Items from a dataset:

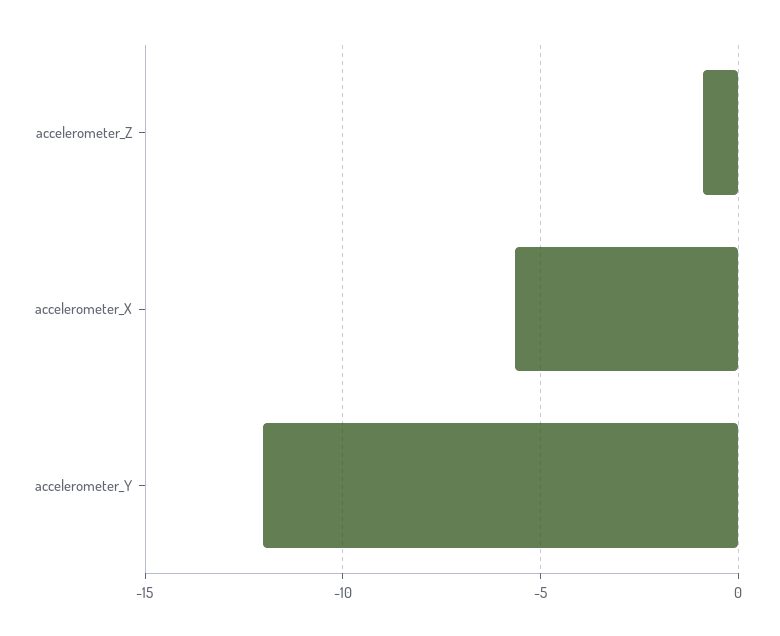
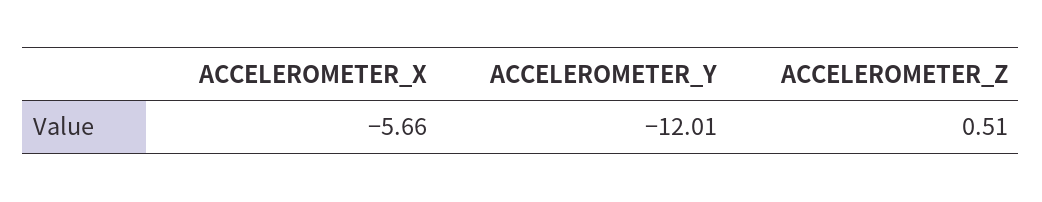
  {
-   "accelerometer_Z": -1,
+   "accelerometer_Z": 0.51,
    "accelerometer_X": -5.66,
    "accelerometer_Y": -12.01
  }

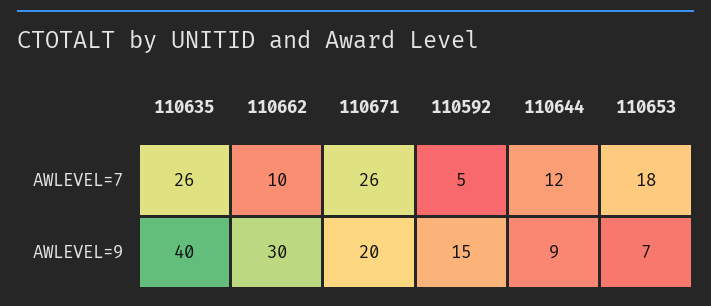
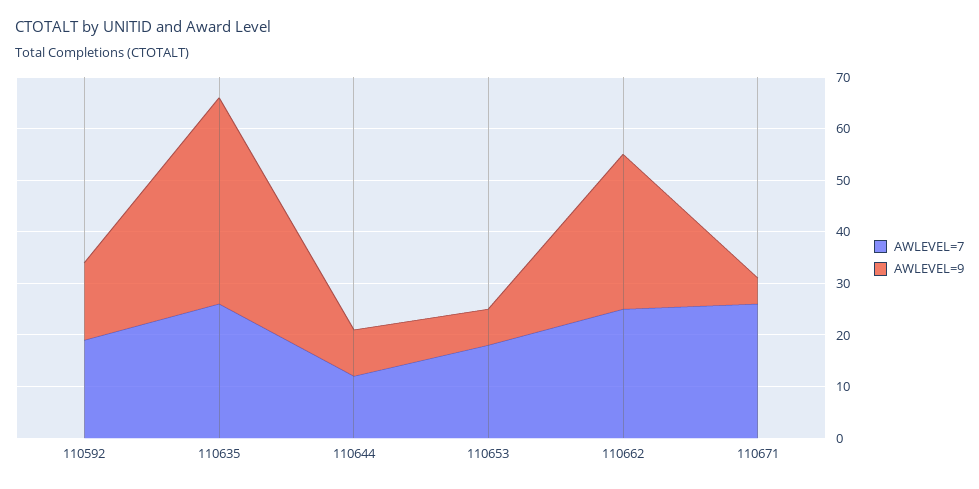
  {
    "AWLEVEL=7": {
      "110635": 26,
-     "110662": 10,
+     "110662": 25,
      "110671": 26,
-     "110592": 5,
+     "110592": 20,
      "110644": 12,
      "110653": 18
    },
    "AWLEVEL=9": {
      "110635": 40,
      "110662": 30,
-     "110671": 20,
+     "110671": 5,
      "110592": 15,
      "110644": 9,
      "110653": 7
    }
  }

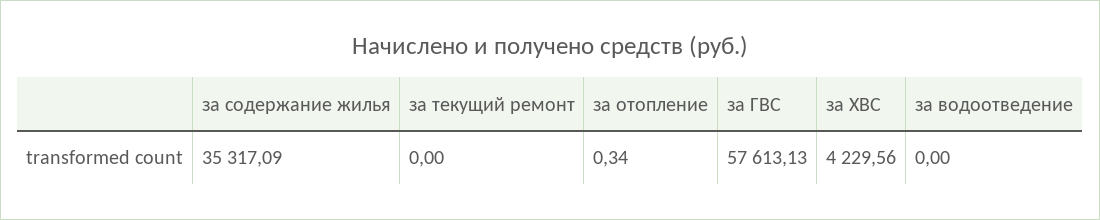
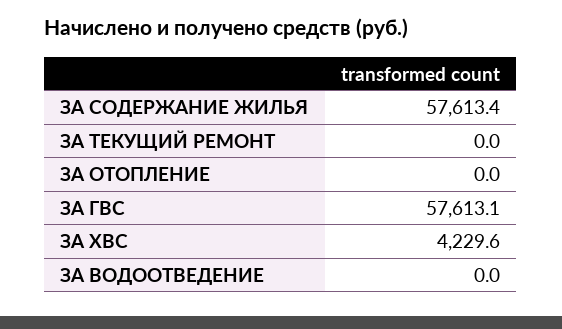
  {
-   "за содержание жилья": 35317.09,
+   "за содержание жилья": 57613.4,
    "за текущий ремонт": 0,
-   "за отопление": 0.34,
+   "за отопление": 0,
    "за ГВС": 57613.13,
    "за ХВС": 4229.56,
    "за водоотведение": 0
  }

---

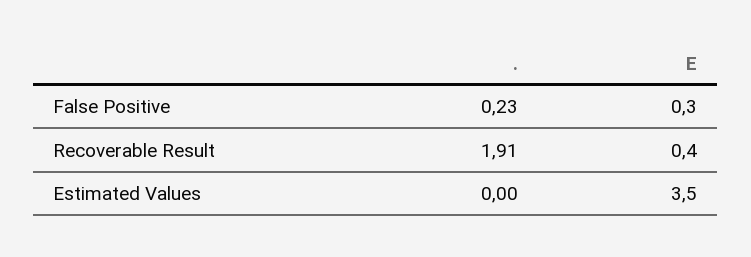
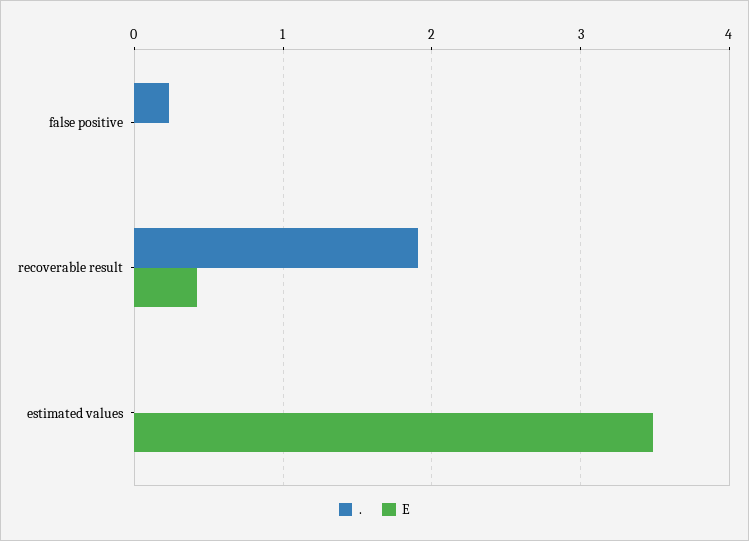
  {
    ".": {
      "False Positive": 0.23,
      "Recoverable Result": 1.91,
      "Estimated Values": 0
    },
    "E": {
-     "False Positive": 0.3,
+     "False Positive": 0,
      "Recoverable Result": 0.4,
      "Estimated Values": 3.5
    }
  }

Task requirements: In the entries above, find every line holding the word "False" and copy it out.

Final answer:
      "False Positive": 0.23,
-     "False Positive": 0.3,
+     "False Positive": 0,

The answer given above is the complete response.